Demián me pidió perdón por su actitud y a poco comenzamos a salir juntos. A pesar de que aquella noche en el Himalaya yo lo suplanté por otro, comprendí que es preferible compartir cosas con alguien que sea más similar a una aun siendo menos excitante.

Pero debieron pasar dos años para que me animase a contarle lo de la extraña criatura a Demián, y pienso que a eso me llevó mi análisis. Demián tuvo un ataque de nervios cuando lo supo y me dijo que no podría nunca perdonarme esa infidelidad. Luego me perdonó. Después de todo, cuando yo lo hice, aún no salía con él.

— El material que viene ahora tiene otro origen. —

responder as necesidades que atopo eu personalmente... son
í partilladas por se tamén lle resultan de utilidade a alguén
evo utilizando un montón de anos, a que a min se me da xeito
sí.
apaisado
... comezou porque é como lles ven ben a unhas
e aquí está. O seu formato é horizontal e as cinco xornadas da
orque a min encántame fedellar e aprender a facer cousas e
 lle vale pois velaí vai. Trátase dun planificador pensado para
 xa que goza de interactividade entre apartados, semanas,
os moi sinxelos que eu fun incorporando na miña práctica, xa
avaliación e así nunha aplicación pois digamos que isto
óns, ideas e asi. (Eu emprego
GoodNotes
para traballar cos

Pero Demián me dijo después que sin duda yo había dado, sin saberlo, con el famoso Yeti, el «Abominable Hombre de las Nieves». Tuvimos una nueva pelea porque yo no podía permitirle que llamara «abominable» a esa criatura. Demián me exigió que iniciáramos una nueva expedición al Himalaya a buscar al Yeti, para poner las cosas en claro. Yo me negué. Temía que Demián lo hiciese sólo para tomarse venganza. Por otra parte, debo confesar que yo no estaba muy segura de cuál iba a ser mi reacción si me encontraba de nuevo frente a él. Juro que esas noches del Himalaya fueron inolvidables. Demián me insultó. Me dijo que no podía tenerme confianza. Que cualquier día se me cruzaba otro yeti y yo no vacilaría en irme tras él. «Ves algo peludo y te enloquecés» me agredió. Finalmente optó por dejarme y hoy vive con una experta en acupuntura.

Tal vez no debí confesarle nunca a Demián lo que pasó en el Himalaya. Pero soy una mujer sincera y no podía vivir con ese recuerdo oculto. Que por otra parte no es un recuerdo del que me avergüence. No, no. Lo haría de nuevo, una y mil veces, si se congelara mi cuerpo en el Himalaya.